Source extract -
====
BMDMs were incubated in Mg2+‐free RPMI 1640 supplemented with 4 × 10−6 m Mag‐Fluo‐4 and 1 × 10−6 m F‐127 for 30 min. After that, cells were washed with Mg2+‐free RPMI 1640. Real‐time images were captured using a spinning confocal microscope (Perkin Elmer Instruments, USA) immediately after the addition of 8.0 × 10−3 m MgCl2 into the Mg2+‐free RPMI 1640.
Cell Stimulation
Magnesium chloride (MgCl2, Sigma‐Aldrich) was used to stimulate BMDMs or THP1 cells. Macrophages were differentiated from THP1 cells using serum‐free DMEM supplemented with 10 ng mL−1 phorbol 12‐myristate 13‐acetate (PMA, Sigma‐Aldrich). After 48 h, the THP1‐derived macrophages were further cultured in customized Mg‐free DMEM supplemented with different concentrations of Mg2+ (i.e., 0.1, 1, and 5 × 10−6 m) for another 24 h to allow full differentiation and polarization. BMDMs were also further cultured in customized Mg‐free RPMI 1640 medium supplemented with different concentrations of Mg2+ (i.e., 0.1, 1, and 5 × 10−6 m) for another 24 h. The BMDMs kept M‐CSF‐depleted for 24 h for M‐CSF stimulation.
TRPM7 Inhibition and Blockage
For TRPM7 silencing, BMDMs were transfected with 10 × 10−9 m siRNA targeting mice TRPM7 (SR423257, OriGene, USA) following the manufacturer's instructions using siTran1.0 (Ori‐Gene, USA) as the agent. Cells transfected with nonspecific control siRNA (SR30004, OriGene, USA) were used as the control. siRNA transfection efficiency was verified 72 h after the transfection by immunoblotting.
====
Data section -
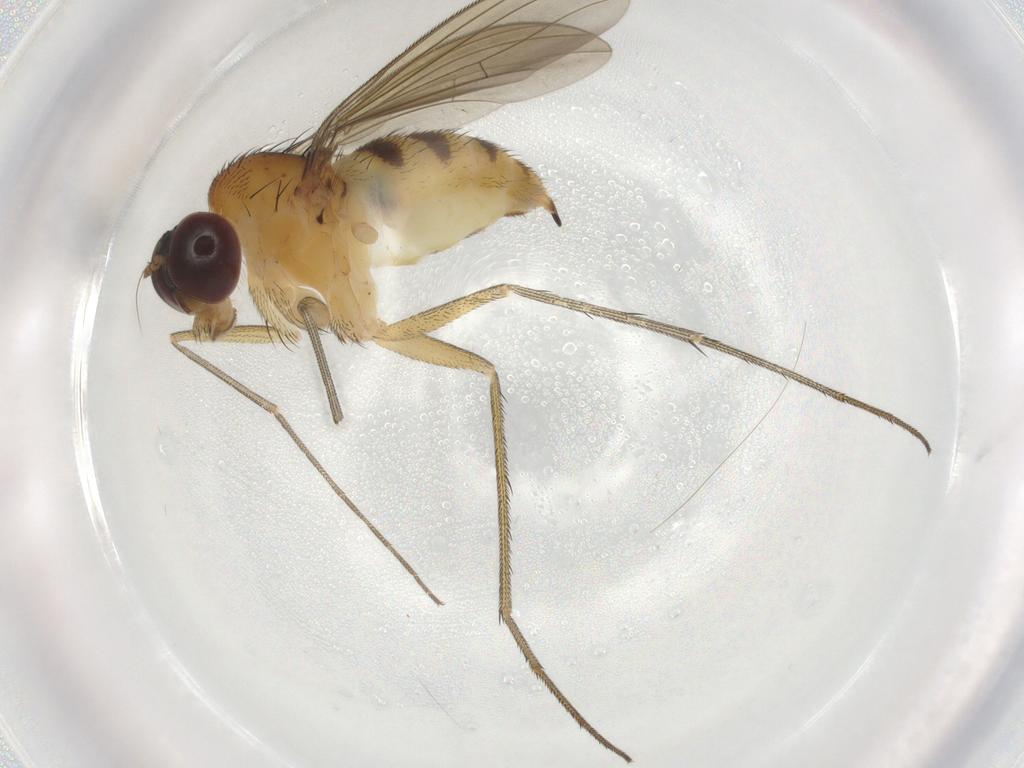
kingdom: Animalia
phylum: Arthropoda
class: Insecta
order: Diptera
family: Dolichopodidae
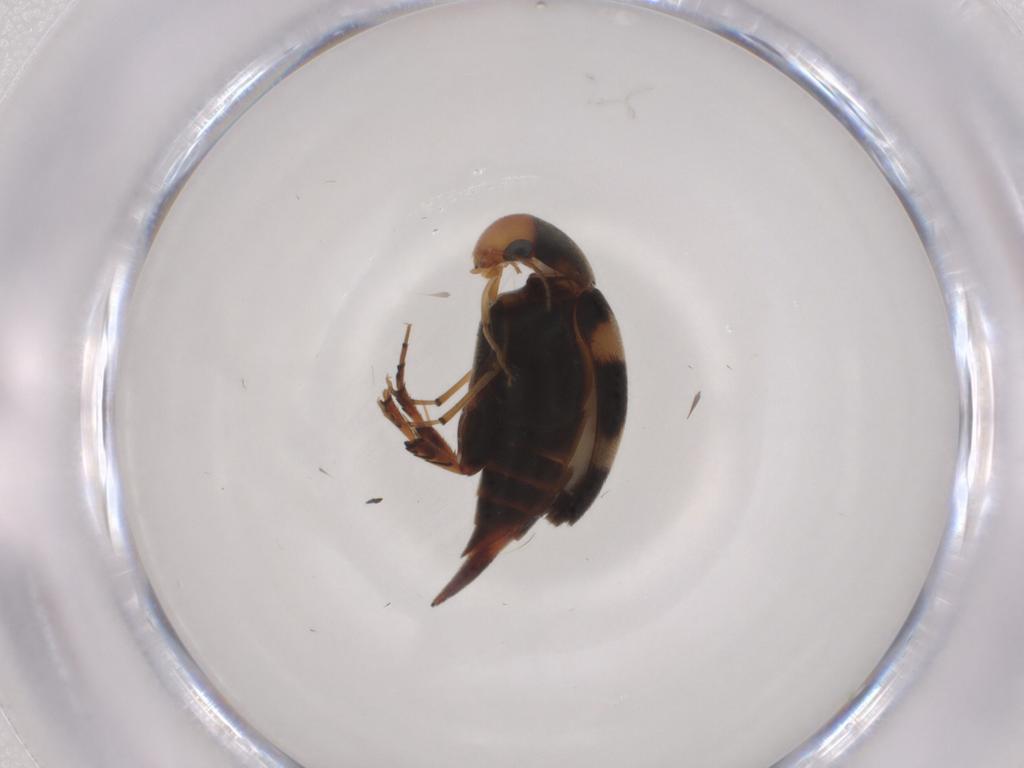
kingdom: Animalia
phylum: Arthropoda
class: Insecta
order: Coleoptera
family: Mordellidae
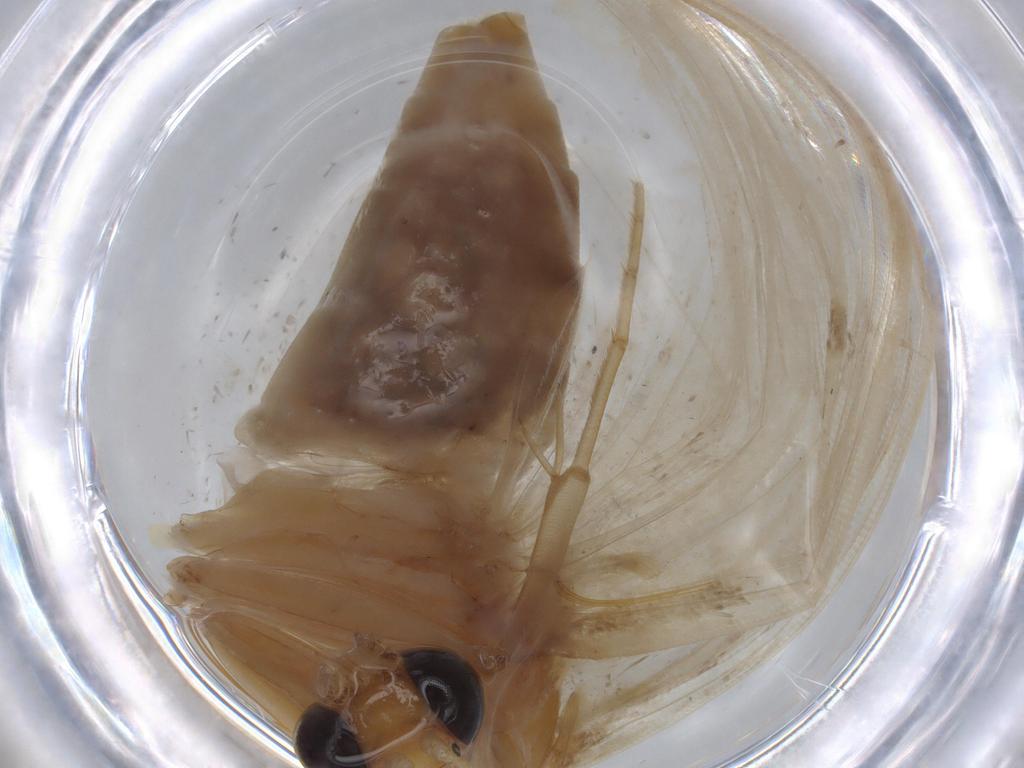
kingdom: Animalia
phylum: Arthropoda
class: Insecta
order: Lepidoptera
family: Crambidae
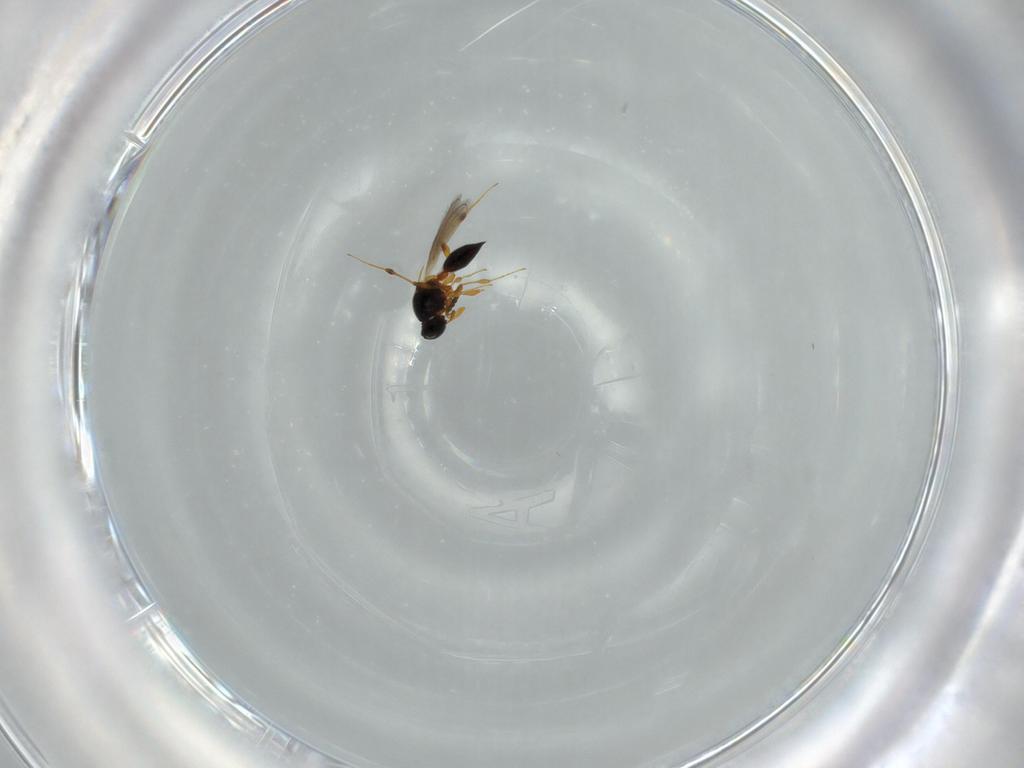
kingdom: Animalia
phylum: Arthropoda
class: Insecta
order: Hymenoptera
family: Platygastridae
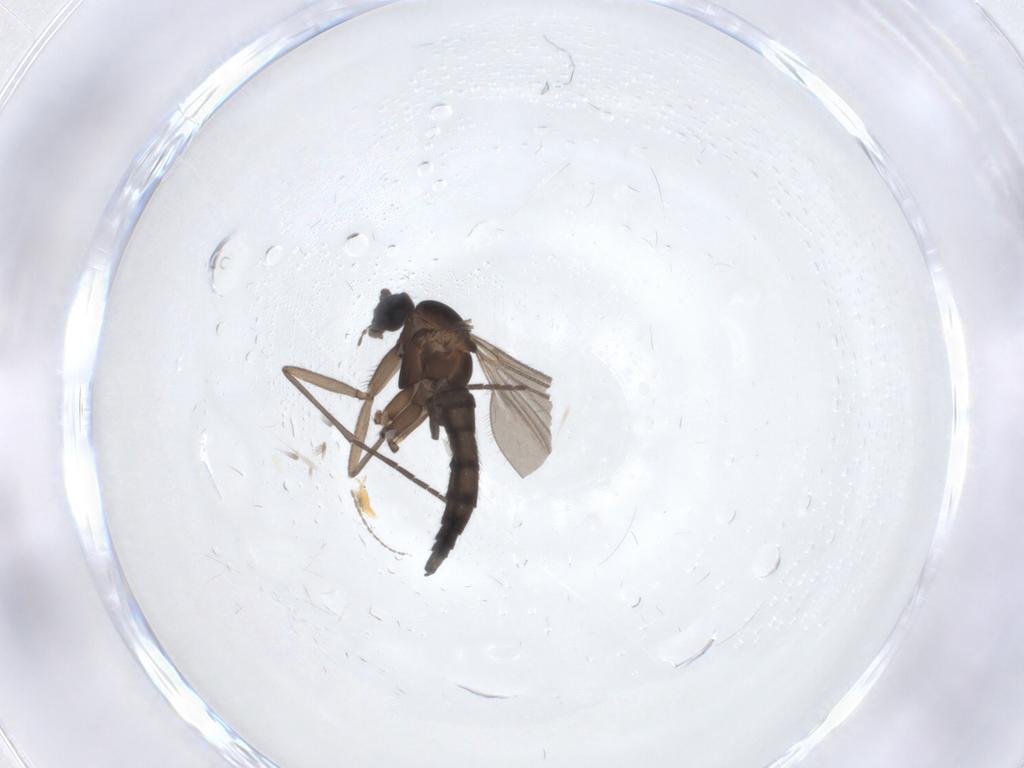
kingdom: Animalia
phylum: Arthropoda
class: Insecta
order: Diptera
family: Sciaridae
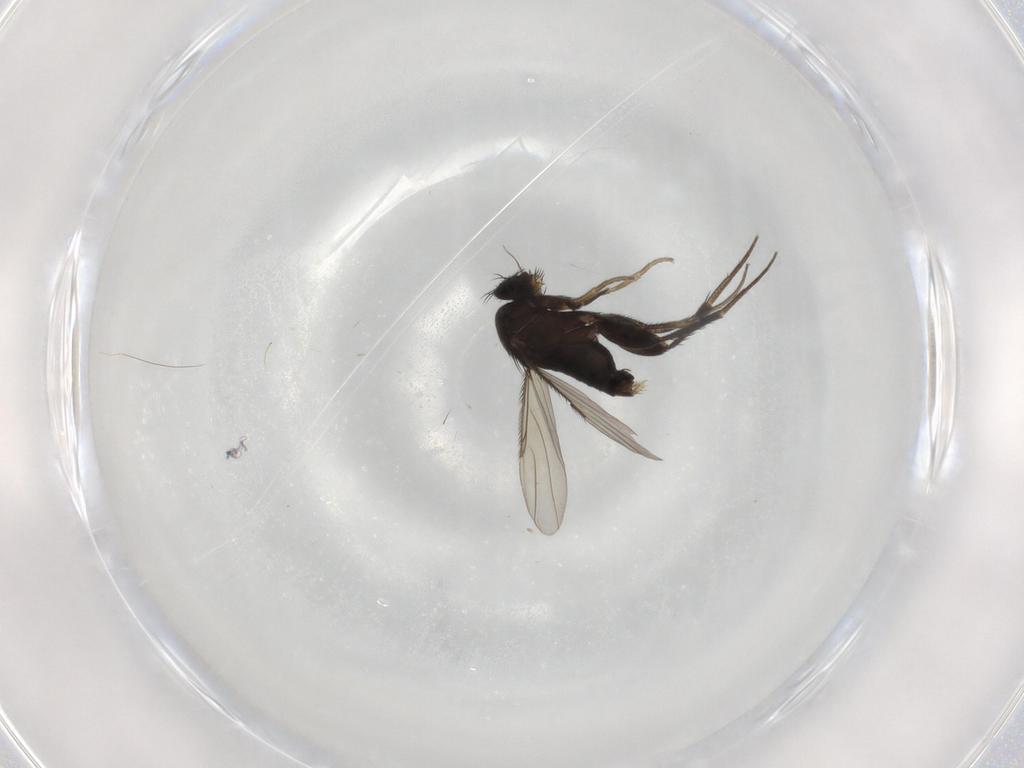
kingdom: Animalia
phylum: Arthropoda
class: Insecta
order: Diptera
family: Phoridae
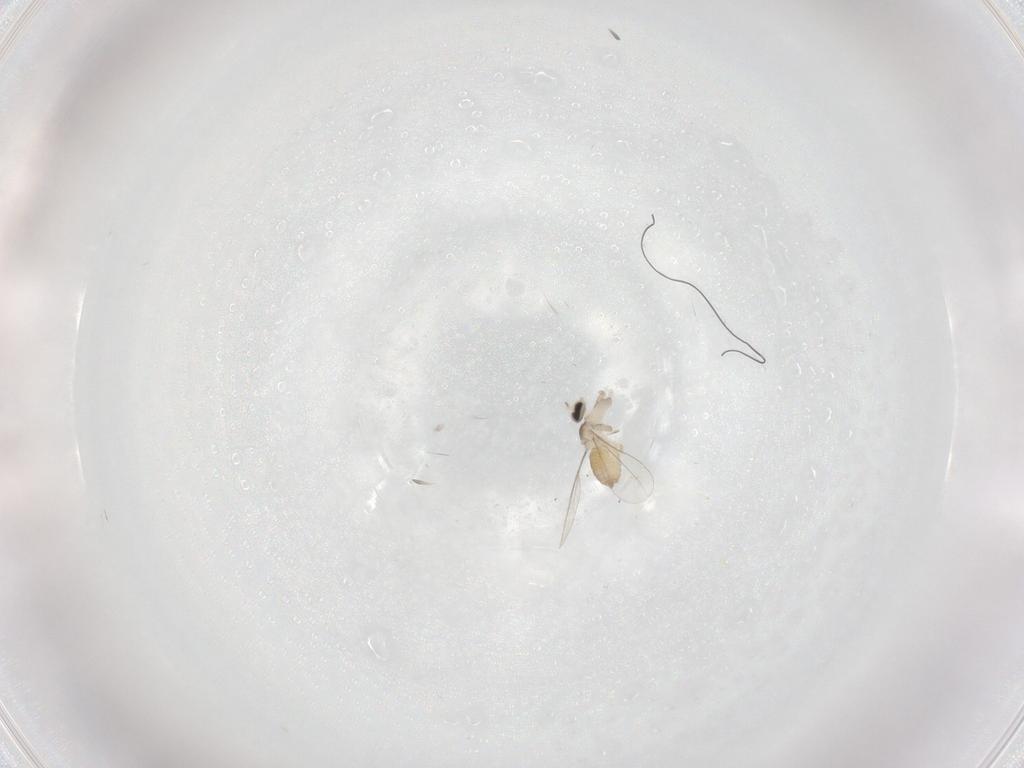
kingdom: Animalia
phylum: Arthropoda
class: Insecta
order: Diptera
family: Cecidomyiidae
====
Directions for this task -
Write the next part of the methods text on magnesium stimulation of macrophages, picking up after its last sentence. The records come from a separate source and are unrelated to the methods text.

Output for this exercise -
Flow Cytometry Analysis
scWAT or BAT were removed, rinsed in PBS containing 10 × 10−3 m CaCl2, digested at 37 °C for 60–90 min in DMEM containing 10 × 10−3 m CaCl2, 1 mg mL−1 collagenase type I (Sigma‐Aldrich, SCR103), filtered through a 70‐µm strainer and centrifuged at 700 g for 5 min. SVF pellets were collected, and resuspended in red‐blood‐cell lysis buffer (eBioscience RBC Lysis Buffer) before further analysis. To isolate macrophages, SVF pellets were washed twice with PBS and once with FACS staining buffer and stained with F4/80 APC (Biolegend, 123115, 1:200), CD11b PE (Biolegend, 101207, 1:200), CD11c Percp (Biolegend, 117325, 1:100), CD206 FITC (Biolegend, 141703, 1:200) on ice for 1 h in dark. After staining, cells were washed twice with staining buffer, suspended in flow cytometry buffer (PBS with 0.5% BSA and 2 × 10−3 m EDTA) and subjected to BD LSRFortessa Cell Analyzer (BD Biosciences). The gating strategy for isolated ATM from SVF was according to previously described. Data were analyzed using FlowJo software version X.0.7 (Tree Star, Inc.) The gating strategy for isolated macrophage from SVF or BMDMs is shown in Figure S28 (Supporting Information).
Immunoblotting
Cells and tissues were lysed in RIPA lysis buffer (Thermo Fisher, 89900) containing PMSF (Thermo Fisher, 36978) and protease inhibitors (Thermo Fisher, A32963). Total protein lysates were boiled with loading sample buffer containing 10% SDS‐PAGE. Subsequently, separated proteins were transferred onto PVDF membranes (Amersham International, GE Healthcare). PVDF membrane blots were incubated with blocking solution (5% milk powder in tris‐buffered saline‐tween 20 (TBST) for 1 h, then with primary antibody (in blocking solution) overnight at 4 °C. After several washes in TBST, membranes were incubated with HRP‐conjugated secondary antibodies for 1 h at RT in blocking solution. Membranes were incubated with ECL western‐blotting substrate (Amersham International, GE Healthcare) and imaged by a Chemidoc XRS system or ChemiDOC (Bio‐Rad Laboratories).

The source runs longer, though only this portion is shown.